Saturday, April 24, 2004

No, I am Doug Ross

Poems from a Beach, by Doug Ross I received this email a few days ago:

from doug ross to doug ross,

dude...please work on your representation of a doug
ross. you are totally off base w/ how i am portrayed.
i'm slightly dorky but you have taken it to another
level. chill be cool. be doug ross. thank you.

another doug ross.

My response:

When you search for Doug Ross on Google... who do you come up with?

When you need a hard-core hacker for those tough-to-crack problems, who do you
go to?

When you need a "Doug Ross" with 18" guns, who do you ask for?

That's right... me. All other Doug Rosses I'm aware of use me as a role model.



Perfectionism vs.
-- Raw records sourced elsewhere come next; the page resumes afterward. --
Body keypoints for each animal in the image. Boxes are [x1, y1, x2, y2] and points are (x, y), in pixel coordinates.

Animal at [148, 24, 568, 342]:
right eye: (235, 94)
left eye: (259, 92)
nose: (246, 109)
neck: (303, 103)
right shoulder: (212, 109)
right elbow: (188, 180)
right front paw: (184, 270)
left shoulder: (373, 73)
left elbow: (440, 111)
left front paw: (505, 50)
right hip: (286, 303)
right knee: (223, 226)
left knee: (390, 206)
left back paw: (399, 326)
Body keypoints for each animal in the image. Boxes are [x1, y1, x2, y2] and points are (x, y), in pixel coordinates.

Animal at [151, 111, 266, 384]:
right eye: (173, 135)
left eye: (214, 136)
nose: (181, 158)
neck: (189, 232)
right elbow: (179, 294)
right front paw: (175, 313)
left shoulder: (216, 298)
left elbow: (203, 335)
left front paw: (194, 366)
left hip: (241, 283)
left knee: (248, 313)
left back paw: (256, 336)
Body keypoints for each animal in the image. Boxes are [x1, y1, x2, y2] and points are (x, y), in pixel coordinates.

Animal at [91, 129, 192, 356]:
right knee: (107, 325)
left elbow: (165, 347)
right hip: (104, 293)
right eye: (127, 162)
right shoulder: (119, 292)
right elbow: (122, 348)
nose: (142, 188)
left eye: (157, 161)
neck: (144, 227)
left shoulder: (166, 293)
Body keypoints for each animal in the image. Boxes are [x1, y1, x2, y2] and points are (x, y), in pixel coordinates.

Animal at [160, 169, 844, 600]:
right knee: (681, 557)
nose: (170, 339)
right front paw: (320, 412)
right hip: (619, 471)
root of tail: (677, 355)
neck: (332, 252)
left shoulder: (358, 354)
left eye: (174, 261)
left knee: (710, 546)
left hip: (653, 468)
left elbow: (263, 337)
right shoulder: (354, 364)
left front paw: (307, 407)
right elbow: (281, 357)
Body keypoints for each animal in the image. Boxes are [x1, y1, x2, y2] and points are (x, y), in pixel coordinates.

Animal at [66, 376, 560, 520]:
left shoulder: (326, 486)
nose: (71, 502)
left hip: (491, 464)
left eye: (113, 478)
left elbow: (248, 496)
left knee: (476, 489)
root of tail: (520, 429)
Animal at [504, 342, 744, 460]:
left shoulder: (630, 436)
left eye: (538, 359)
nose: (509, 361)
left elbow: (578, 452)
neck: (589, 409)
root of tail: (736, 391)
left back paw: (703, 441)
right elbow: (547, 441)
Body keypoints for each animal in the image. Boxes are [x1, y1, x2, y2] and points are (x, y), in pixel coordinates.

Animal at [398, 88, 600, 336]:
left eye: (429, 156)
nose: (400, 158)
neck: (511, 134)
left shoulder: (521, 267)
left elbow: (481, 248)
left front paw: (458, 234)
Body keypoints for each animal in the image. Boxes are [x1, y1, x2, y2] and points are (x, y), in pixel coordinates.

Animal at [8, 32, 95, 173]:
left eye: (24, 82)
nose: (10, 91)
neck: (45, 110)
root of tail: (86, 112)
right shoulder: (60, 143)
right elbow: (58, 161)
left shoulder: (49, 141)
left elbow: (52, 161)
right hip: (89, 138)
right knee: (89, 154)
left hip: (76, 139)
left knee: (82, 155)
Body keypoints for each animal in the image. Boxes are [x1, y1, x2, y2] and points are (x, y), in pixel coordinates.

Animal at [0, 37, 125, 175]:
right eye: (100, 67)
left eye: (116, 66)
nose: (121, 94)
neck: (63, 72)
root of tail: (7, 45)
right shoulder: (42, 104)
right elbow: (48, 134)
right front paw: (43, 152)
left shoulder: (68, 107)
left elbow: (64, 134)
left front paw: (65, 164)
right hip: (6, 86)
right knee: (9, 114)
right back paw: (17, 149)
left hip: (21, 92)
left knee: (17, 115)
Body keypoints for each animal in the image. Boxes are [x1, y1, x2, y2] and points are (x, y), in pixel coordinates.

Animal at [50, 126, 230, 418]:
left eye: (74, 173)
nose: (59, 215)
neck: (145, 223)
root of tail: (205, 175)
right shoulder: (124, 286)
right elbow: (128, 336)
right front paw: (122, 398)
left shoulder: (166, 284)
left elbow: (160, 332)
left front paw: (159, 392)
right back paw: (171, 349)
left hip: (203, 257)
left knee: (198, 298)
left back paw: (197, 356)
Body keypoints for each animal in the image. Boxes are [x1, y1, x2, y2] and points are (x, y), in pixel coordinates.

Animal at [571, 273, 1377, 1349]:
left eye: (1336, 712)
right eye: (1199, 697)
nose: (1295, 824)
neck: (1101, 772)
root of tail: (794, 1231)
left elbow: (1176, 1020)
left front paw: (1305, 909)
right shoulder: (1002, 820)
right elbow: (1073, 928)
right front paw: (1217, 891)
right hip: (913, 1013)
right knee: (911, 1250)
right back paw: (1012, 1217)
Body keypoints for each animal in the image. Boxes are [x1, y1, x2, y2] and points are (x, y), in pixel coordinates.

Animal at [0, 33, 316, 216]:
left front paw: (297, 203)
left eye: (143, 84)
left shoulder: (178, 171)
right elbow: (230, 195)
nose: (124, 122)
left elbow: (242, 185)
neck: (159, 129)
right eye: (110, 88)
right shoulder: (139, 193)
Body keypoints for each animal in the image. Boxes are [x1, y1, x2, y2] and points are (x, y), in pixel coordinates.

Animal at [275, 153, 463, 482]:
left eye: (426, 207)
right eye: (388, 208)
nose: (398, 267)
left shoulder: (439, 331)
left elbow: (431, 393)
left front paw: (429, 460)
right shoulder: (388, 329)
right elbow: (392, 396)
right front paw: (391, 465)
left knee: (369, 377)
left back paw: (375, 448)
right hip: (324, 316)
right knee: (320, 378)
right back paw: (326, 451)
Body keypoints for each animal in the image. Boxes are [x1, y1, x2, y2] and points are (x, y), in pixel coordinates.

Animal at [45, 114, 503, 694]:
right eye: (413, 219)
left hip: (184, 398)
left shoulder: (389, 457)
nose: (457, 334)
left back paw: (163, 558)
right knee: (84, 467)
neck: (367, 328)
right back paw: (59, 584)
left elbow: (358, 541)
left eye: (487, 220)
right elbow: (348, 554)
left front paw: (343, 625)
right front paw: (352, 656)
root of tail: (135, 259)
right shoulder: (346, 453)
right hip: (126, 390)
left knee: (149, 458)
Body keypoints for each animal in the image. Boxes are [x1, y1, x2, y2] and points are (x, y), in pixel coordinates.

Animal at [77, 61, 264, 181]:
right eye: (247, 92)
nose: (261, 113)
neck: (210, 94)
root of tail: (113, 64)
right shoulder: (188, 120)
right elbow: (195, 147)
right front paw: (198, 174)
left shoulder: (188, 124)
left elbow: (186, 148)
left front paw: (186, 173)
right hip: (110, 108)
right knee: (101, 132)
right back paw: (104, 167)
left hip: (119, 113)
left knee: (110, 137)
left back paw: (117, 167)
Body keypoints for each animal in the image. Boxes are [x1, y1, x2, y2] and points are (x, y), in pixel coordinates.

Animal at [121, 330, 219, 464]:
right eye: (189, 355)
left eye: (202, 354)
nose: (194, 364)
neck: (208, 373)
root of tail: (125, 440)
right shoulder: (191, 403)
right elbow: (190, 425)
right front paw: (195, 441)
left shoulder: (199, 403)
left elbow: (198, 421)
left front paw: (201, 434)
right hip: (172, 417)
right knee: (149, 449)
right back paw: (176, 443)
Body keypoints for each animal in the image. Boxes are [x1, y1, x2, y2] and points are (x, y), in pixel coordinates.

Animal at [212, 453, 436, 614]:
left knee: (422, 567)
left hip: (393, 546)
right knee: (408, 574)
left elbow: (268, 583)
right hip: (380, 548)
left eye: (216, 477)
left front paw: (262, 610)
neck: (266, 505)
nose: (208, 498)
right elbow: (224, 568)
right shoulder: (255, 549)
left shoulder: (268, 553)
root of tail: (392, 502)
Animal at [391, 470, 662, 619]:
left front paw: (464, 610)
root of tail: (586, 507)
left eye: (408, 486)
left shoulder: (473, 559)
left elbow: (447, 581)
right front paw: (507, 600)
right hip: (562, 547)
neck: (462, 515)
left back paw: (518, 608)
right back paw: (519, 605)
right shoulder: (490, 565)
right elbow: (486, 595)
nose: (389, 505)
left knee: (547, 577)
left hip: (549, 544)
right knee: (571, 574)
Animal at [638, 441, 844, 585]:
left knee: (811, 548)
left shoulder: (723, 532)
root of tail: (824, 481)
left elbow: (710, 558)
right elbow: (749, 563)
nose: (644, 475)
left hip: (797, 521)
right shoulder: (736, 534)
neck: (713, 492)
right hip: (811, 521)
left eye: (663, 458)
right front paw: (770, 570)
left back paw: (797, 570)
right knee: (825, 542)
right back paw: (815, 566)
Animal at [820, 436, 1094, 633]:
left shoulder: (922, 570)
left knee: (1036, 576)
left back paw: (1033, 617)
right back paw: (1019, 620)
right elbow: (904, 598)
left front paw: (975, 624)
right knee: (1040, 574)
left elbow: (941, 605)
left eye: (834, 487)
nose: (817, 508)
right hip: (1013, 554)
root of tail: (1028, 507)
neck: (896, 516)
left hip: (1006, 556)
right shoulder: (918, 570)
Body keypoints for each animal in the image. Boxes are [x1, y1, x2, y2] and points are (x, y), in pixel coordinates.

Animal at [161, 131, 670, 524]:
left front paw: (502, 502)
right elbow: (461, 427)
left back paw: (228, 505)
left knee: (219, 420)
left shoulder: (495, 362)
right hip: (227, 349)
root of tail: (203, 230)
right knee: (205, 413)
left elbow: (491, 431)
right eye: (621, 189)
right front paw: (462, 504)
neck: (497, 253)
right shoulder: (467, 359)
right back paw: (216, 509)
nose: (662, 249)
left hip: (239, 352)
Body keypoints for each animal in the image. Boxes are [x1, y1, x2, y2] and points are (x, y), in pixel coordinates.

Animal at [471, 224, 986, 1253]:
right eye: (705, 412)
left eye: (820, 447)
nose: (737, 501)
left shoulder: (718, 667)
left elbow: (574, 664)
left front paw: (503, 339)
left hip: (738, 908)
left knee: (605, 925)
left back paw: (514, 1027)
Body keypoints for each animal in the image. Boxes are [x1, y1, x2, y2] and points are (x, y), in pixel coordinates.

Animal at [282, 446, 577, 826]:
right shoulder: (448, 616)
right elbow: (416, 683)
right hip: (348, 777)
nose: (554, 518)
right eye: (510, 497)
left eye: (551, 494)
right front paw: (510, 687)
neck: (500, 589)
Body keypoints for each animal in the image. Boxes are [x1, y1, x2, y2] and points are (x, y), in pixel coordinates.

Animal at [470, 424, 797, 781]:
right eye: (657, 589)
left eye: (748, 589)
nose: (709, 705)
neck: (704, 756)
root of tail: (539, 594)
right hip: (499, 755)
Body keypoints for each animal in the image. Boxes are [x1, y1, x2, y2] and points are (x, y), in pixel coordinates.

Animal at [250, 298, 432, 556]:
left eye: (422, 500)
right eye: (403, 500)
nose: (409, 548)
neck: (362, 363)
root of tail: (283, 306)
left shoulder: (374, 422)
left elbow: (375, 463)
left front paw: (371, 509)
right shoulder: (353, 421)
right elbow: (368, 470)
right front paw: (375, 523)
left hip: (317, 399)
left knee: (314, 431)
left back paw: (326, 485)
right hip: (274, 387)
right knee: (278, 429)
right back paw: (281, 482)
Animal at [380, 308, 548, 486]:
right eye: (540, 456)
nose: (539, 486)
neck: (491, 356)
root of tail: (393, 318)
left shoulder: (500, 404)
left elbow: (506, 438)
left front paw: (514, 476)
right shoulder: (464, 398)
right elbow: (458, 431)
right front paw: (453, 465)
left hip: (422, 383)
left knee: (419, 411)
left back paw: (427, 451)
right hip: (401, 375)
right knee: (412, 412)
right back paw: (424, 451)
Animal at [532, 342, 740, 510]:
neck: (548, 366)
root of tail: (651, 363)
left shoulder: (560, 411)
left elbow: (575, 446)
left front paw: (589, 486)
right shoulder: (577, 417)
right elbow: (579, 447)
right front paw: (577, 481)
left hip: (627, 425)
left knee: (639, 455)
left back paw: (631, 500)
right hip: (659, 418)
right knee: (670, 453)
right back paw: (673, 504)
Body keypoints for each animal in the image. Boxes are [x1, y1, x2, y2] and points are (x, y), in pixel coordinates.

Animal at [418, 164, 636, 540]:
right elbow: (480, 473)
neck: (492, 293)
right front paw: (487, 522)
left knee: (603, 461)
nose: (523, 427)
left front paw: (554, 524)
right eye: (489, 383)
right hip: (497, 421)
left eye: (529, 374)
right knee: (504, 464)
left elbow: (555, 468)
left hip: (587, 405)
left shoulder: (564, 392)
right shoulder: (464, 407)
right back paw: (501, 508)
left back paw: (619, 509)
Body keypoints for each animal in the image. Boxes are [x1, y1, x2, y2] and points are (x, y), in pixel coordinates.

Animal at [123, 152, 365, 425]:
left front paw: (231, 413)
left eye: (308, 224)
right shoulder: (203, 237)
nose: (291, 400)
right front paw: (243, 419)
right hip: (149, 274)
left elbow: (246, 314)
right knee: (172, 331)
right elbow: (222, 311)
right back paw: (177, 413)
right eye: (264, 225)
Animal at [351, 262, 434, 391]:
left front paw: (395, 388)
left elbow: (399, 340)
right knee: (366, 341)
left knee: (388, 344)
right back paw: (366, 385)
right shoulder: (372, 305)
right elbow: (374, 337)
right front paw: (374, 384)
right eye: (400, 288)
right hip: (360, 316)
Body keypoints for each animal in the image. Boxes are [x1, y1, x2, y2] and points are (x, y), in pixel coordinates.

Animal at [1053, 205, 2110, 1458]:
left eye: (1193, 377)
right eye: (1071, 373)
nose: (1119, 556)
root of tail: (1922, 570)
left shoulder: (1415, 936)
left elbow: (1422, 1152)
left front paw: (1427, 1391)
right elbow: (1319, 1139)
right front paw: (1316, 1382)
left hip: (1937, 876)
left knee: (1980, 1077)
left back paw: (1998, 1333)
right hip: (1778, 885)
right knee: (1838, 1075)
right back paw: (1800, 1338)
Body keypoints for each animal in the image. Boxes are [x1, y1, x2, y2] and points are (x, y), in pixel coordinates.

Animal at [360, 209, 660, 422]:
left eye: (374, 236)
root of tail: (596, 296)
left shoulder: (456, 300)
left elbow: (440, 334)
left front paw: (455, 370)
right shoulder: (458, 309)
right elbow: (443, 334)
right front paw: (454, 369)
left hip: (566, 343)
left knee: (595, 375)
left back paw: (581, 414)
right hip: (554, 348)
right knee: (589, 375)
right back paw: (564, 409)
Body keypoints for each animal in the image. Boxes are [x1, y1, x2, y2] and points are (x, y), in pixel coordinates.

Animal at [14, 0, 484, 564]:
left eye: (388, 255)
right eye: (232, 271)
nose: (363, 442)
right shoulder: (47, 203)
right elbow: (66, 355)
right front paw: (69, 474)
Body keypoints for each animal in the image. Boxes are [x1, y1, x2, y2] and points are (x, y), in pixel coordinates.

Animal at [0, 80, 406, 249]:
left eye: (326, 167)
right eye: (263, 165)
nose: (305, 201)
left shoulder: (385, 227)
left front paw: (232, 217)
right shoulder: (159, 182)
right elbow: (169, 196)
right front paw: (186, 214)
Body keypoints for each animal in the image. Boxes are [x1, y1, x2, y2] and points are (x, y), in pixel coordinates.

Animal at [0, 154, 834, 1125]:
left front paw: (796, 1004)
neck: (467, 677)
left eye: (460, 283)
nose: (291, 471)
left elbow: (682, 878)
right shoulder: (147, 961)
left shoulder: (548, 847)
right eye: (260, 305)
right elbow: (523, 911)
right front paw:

Good Enough

Assume for a minute that some definitions exist:

good enough: The fuzzy range of software goodness which your customers are willing to accept your product and pay the negotiated price.

perfectionism: The software goodness required by which your best developer would showcase her software in a trade journal.

So... Is there not room for both? I mean a healthy software environment should consist of a tension between perfectionism and good enough...

My response:

It's "prioritization", not "perfection". The trait I look for, aside from technical ability and communications skills, is simply the ability to prioritize.

Nothing is ever perfect. Of those facets of our jobs that demand attention, which should be dealt with first? THAT, my friends, is prioritization. And very few folks I've come across have that ability.

When you have 30 days to ship a product, the developer who can figure out which tasks _must_ be accomplished to ship in 30 days... and spec out the tasks in the right order... is worth his or her weight in gold.

It all comes down to getting working software in the hands of users. Prioritization, IMO, is the key.